第33話 許し

 結局、おじさんが家に帰ってきたのはそれから三日後のことだった。


 亜矢あやさんという名前の女の人のところに入り浸っていたらしい。現在独り身の亜矢さんもこの家の妻の出身で、今は隣町である千葉市内でスナックを営んでいるという。おじさんからしてみれば、比較的家から近い場所でタダ酒が飲めるとでも思っていたのだろうか。


 三日ぶりに帰ってきたおじさんは、玄関をくぐっても「おう」と言ったきりだったし、美琴みことさんや莉奈りなさんは格別それを気にしていた様子でもなかった。イェンさんは相変わらずニコニコと笑っていただけだったし、唯一帆夏ほのかさんだけが少し困ったような顔で「お帰りなさい」と言っていた。


 私は、といえば、正直おじさんにどう声をかけてよいのか分からなかった。おじさんが私の知らないところで色々と動いてくれて、私が自分の両親について知ることが出来るようにしてくれたことは理解している。そのことについて、大いに驚き、多少の怒りは感じつつも、きっとお礼を言わなければいけないことも。


 ただ、真実を知って数日がたち、ある程度は気持ちの落ち着きを取り戻したとはいえ、これまで自分が信じてきたものと真実との落差をどうすれば良いのかまでは、全く分からなかった。


 そして、そのことはおじさんにもバレバレだったようで――


「知らん方が良かったか」


 その日の晩、私が「妻」の当番だった。いつものように別々の布団に潜り込み、眠りにつく前のことだった。


 おじさんが何を言っているのかは、だいたい分かっている。


「どう、かな……凄く戸惑ったことは、間違いないと思う」


 暗闇の中で私が答えると、私に背中を向けたままおじさんが言う。


「親父さんのこと、もうそろそろ許してやれ」


「……」


「親父さん、お前さんのことを話すとき、凄く嬉しそうだったぞ。おふくろさんにも、凄く感謝しとった。よくぞお前さんを立派に育ててくれた、ってな」


「……そう、なんだ」


 この話しぶりからするとおじさん、私の父親とは何度か会っていたんだろうな。どんな話をしていたのかまでは分からないが。


 おじさんがごろりと寝返りをうち、シミだらけの天井を見上げて言った。


「憎しみや怒りを感じることは、人間だったら誰にだってあるもんさ……じゃが、その感情にとらわれ続ければ、その炎はどんどん己の身を焼くことになる」


「……だから?」


「お前さん自身のためにも、親父さんを許してやれ。真実を知った今のお前さんなら、それが出来るはずだ」


 今度は私が、おじさんに背を向けた。素直に「はいそうですね」と、返事を出来る気がしない。


 そんな私に、おじさんが言葉を続ける。


「ワシにも似たような覚えがあるよ……会社の部下達に裏切られたと知ったときだ。信じていた奴らが陰で粉飾決算をしていて、そのせいで会社は潰れ、懲役三年の実刑判決を受けた。刑期を終えて刑務所から出所した時には、由紀ゆきは……妻は心労が重なって、自ら命を絶っていた」


 それを聞いて、思わずおじさんの方を振り返ってしまった。インターネットで検索して知っていたこととは言え、本人の口から聞くとやはりインパクトが違う。


 おじさんはこちらをちらりと見て、気まずそうな微苦笑を浮かべて頭をボリボリと掻いた。

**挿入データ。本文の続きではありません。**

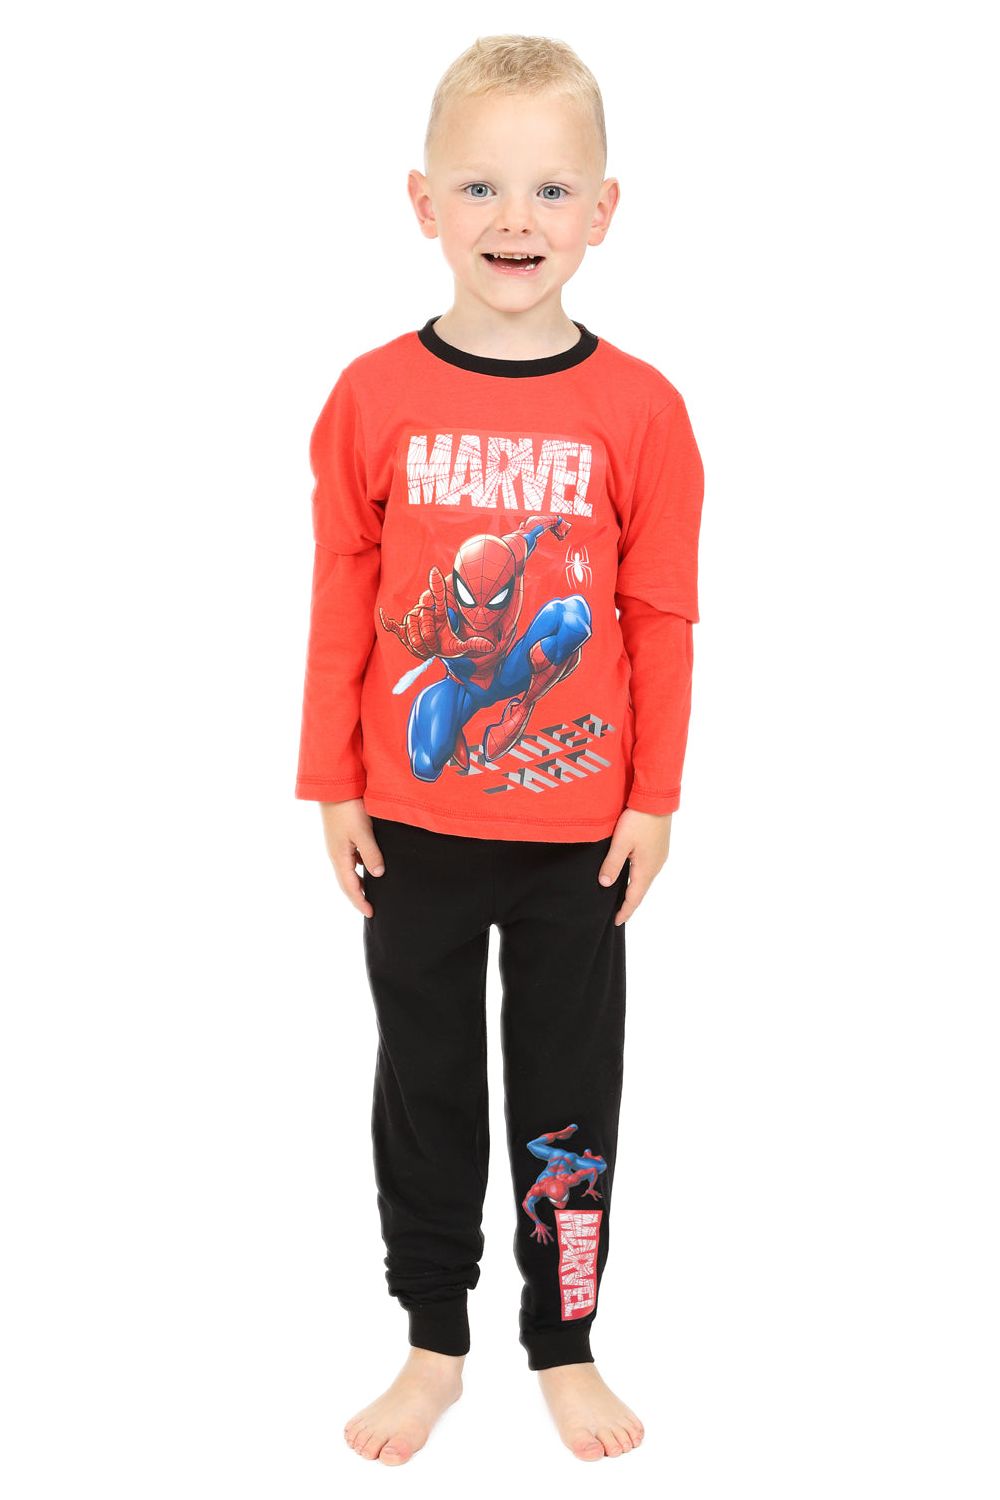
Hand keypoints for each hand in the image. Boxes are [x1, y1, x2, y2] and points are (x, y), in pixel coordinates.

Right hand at [318, 799, 384, 918]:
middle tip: (370, 907)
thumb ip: (370, 853)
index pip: (350, 887)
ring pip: (348, 870)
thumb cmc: (348, 808)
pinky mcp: (341, 836)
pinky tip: (369, 864)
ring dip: (358, 882)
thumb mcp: (362, 832)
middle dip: (357, 896)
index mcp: (339, 857)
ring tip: (371, 890)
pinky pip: (350, 859)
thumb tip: (378, 874)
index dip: (360, 902)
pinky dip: (359, 867)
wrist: (333, 787)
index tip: (371, 913)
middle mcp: (336, 854)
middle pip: (347, 882)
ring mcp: (337, 845)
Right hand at [380, 566, 495, 659]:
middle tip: (434, 648)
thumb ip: (474, 644)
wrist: (438, 651)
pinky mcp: (404, 629)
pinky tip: (383, 615)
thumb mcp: (462, 646)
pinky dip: (388, 621)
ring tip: (425, 652)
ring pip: (410, 627)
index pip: (438, 595)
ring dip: (417, 642)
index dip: (436, 585)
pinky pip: (394, 626)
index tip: (435, 572)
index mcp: (440, 611)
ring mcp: (414, 620)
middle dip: (428, 636)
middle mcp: (426, 611)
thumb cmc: (450, 645)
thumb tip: (491, 646)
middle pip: (422, 619)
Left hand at [598, 808, 671, 924]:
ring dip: (635, 889)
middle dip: (630, 902)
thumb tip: (604, 884)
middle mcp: (656, 865)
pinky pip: (648, 868)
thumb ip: (612, 864)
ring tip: (624, 896)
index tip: (616, 921)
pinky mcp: (659, 847)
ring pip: (645, 879)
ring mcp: (660, 856)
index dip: (625, 911)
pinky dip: (639, 877)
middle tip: (619, 913)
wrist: (657, 798)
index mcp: (646, 869)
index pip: (634, 897)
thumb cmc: (638, 820)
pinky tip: (632, 874)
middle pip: (641, 890)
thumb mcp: (621, 843)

「会社を潰されたことも許せなんだが、そのせいで由紀を死なせてしまったことが何よりも許せなかった……由紀とは、施設にいた頃からずっと一緒だった。ワシが幸せにすると誓った。じゃが、それを果たせなかったどころか、不幸のどん底に突き落としてしまった」


「……それで?」


「元部下達のことを、殺してやりたいと思うぐらいに憎んだ……じゃが、ある時にふと気がついた。過去にとらわれ続けても、過去は変えられない。だったら、過去のことは全て水に流して、今のワシに出来ることを始めてみよう、と」


「それで、この家でのことを始めたの?」


 私の問いに対する答えはなく、返ってきたのはおじさんが小さく鼻で笑う音だった。


「この家は大きさだけが取り柄の、古くてほとんど価値のないものだった。だから、借金取りの手からも奇跡的に免れて、ワシの手元に残った。由紀はこの家で、最後までワシのことを待ってくれていたらしい」


「だったら……正直、その、辛いことを思い出したりしない?」


 きっとこの家のあちこちから、由紀さんのことを思い出してしまうのではないだろうか。私があのアパートから、お母さんとの思い出を色々と思い出していたように。


「同じ場所に長く住んでいると、その場所が自分自身になる。この家も、この家の在り方も、もはやワシ自身なのさ」


 そしておじさんは、再びごろりと私に背を向けて言った。


「だからな……咲希、お前は今までのことなんかにとらわれず、お前の居るべき場所へ行け。自分を変えて、幸せになれ。そして……ワシより先に死ぬなよ」


 その言葉を聞いた私は、頭から布団を被っておじさんに背を向けた。他の台詞もそうだったが、何よりも最後の一言がひどく気恥ずかしかった。


 それにしても、我ながら「妻」の役割にもすっかり慣れてしまったと思う。最初は抵抗感しかなかったが、いつの間にかこうやっておじさんと布団を並べて眠るのが当たり前のようになっている。


 そして、大事な話をする時っていうのは、だいたいこうして一緒に眠る直前だったりするのだが……世の中の夫婦っていうものは、そういうものなのだろうか。